Like a Nightingale in spring, "Welcome home, my dearest."

To get any rhythm into this doggerel is like persuading a donkey to gallop. And yet how clearly one sees the dark night, the disguised sailor and his sweetheart talking together on the river strand, and the ships on its bosom in the gloom; while the wistful, deceitful tale he tells her is as old as Romance. Once get cantering, too; how pleasing is the motion!

[192]. "Dark Rosaleen."

From his childhood, which was spent in a little shop in Dublin, Mangan had a dark and troubled life. But always a passionate love for his country, Ireland—his Dark Rosaleen—burned on in his imagination as it is revealed in the wild and haunting music of this poem.

[197].

There are so many words in this poem strange to an English ear that it seems better to explain them here so as not to interrupt the actual reading of it too much. After all, the little that is not plain speaks in its music, and that is a very large part of what we call its "meaning." For the meaning of a poem is all the interest, thought, pictures, music, and happiness that we can get out of it—it is all that it does to us.

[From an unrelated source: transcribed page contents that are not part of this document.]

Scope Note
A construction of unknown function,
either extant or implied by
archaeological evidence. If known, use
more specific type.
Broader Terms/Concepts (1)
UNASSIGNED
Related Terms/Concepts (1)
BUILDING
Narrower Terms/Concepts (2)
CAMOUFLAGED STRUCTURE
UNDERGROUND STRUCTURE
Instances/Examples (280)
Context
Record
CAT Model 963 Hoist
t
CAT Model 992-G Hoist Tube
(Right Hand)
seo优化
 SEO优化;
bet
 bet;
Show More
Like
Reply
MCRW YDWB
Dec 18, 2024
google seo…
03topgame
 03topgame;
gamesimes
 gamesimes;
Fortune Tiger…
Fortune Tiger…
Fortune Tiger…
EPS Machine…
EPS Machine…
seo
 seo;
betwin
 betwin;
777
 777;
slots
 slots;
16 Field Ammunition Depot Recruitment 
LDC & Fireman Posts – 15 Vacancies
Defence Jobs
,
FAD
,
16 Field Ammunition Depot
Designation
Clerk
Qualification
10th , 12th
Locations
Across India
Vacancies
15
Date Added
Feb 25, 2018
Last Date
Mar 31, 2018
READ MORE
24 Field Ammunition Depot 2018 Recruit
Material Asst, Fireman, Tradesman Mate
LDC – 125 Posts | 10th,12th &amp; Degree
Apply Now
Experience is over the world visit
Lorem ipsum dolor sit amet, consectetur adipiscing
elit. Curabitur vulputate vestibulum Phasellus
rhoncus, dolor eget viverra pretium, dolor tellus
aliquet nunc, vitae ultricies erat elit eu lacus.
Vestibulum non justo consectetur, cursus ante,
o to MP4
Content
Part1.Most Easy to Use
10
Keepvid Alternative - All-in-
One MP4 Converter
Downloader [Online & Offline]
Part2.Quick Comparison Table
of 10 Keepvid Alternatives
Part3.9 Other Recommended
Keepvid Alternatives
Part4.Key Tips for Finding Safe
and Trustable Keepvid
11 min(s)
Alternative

Stanza (1) "loaning" is a green path in the fields, and "ilka" means every; "wede" means faded or vanished. (2) "bught" is a sheepfold; "scorning" I suppose means cracking jokes at one another; "dowie" means sad and drooping; "daffing" and "gabbing" is larking and gossiping; a "leglin" is a milkpail. (3) "hairst" means harvest; "bandsters, "sheaf-binders"; "lyart" is faded with age; "runkled" wrinkled; "fleeching" is wheedling or coaxing or flirting. (4) "swankies" means the blithe lads of stanza 2; "bogle" means goblin or bogey—an evening game like "I spy," I should think. (5) "Dool and wae" means sorrow or grief and woe.

[199].

Robert Hayman, a Merchant of Bristol at the age of twenty-five, was a nephew of Sir Walter Raleigh's. He became Governor of a Plantation called The British Hope in Newfoundland. In 1628 he settled in Guiana (of whose gilded and barbaric Amazonian princesses his uncle tells in Hakluyt's Voyages). He made his will in 1633, and nothing more was afterwards heard of him—at least by the people of Bristol.